Activity:
Count the lines below that contain the string "mmHg", and reply with that number alone.

[Items taken from a data source]

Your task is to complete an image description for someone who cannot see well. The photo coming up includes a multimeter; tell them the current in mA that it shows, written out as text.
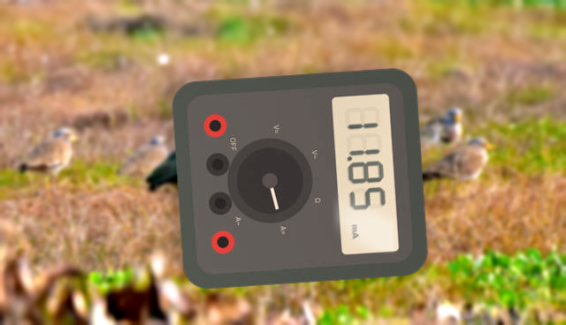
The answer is 11.85 mA
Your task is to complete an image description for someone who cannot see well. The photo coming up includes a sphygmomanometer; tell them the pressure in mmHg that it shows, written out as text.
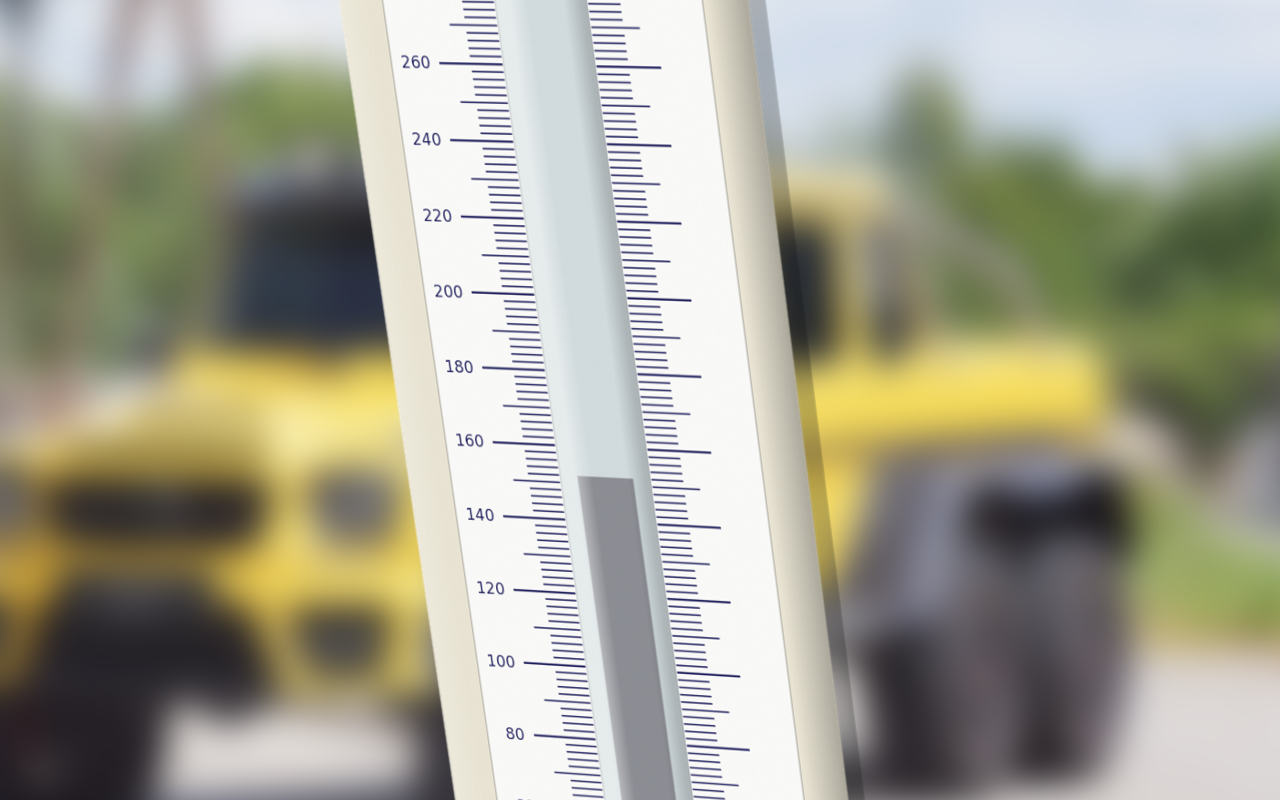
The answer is 152 mmHg
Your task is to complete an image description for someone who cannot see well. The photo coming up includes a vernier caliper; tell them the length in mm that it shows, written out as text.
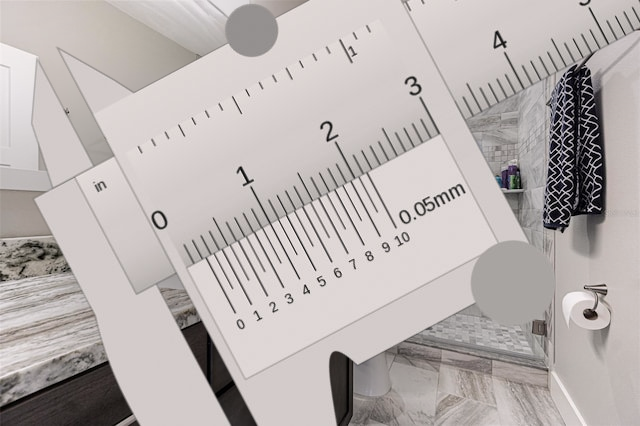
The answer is 2.4 mm
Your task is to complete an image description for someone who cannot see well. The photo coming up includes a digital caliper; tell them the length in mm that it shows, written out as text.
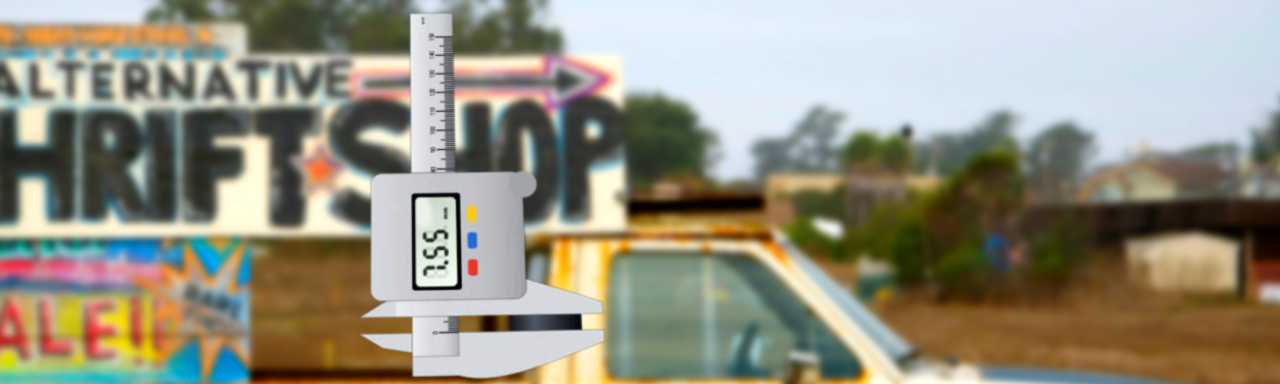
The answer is 7.55 mm
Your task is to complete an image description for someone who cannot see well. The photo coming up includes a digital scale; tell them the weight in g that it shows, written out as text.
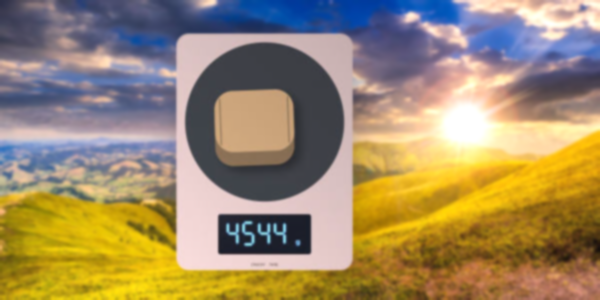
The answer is 4544 g
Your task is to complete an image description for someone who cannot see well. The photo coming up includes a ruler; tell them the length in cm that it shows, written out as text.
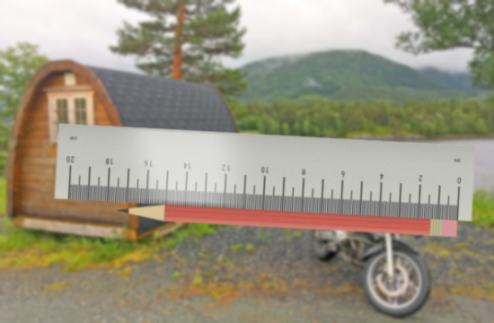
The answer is 17.5 cm
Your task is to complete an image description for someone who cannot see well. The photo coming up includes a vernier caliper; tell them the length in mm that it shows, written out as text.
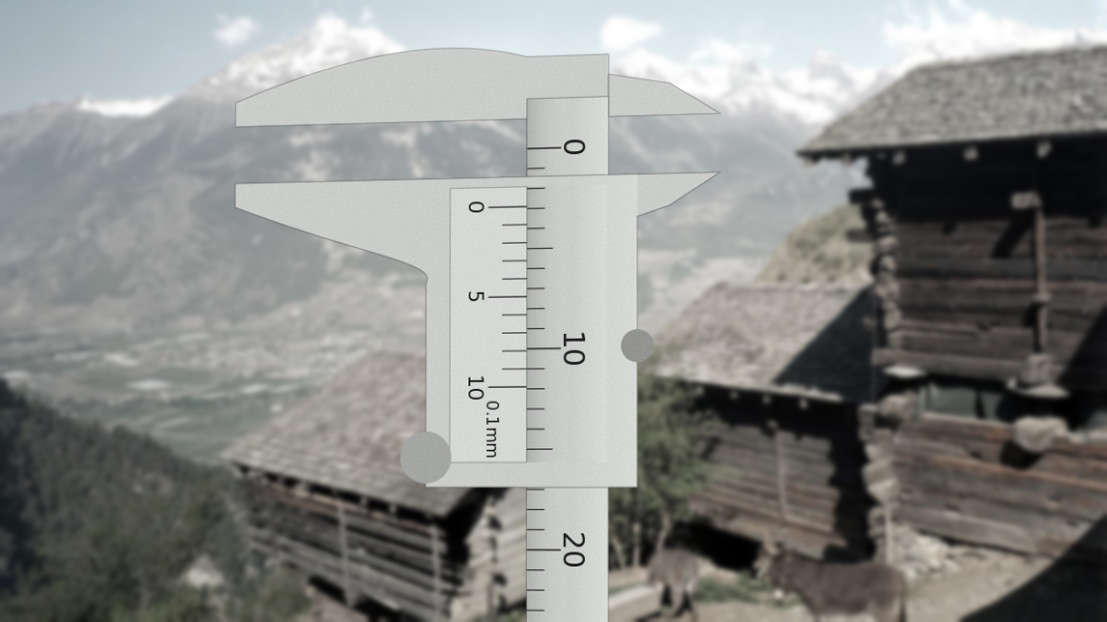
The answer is 2.9 mm
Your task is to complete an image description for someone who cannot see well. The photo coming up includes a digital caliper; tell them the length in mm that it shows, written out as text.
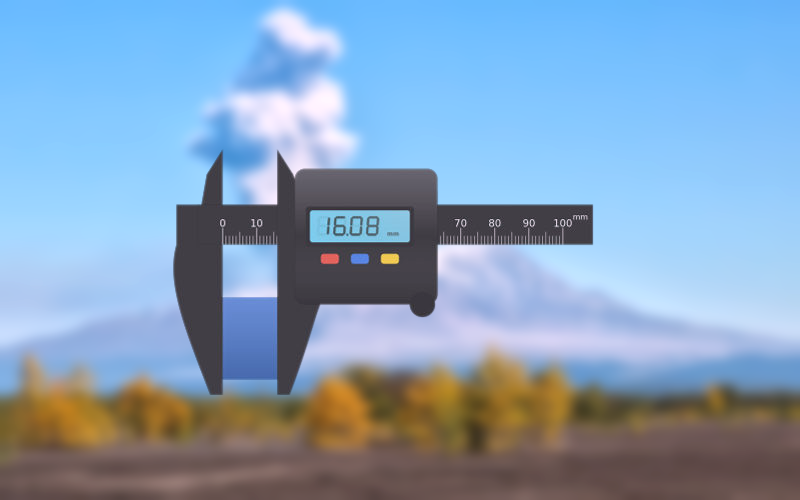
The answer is 16.08 mm
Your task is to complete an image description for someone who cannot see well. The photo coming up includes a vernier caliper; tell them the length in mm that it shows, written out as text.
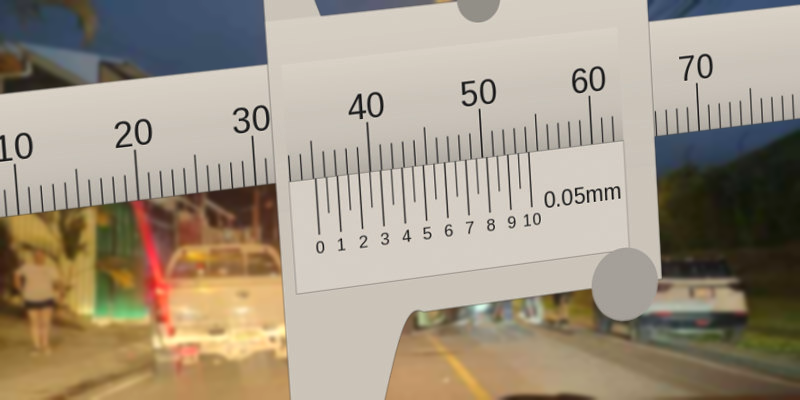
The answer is 35.2 mm
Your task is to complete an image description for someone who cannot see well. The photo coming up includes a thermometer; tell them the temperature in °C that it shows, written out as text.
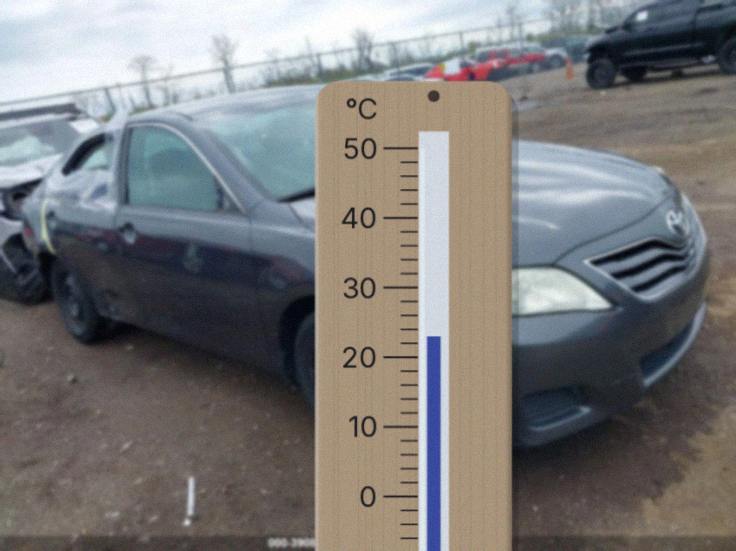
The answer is 23 °C
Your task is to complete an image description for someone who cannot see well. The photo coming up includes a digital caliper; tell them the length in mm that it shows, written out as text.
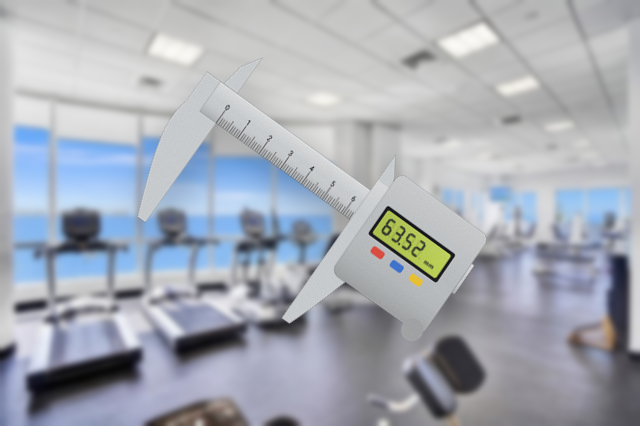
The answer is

Solution:
2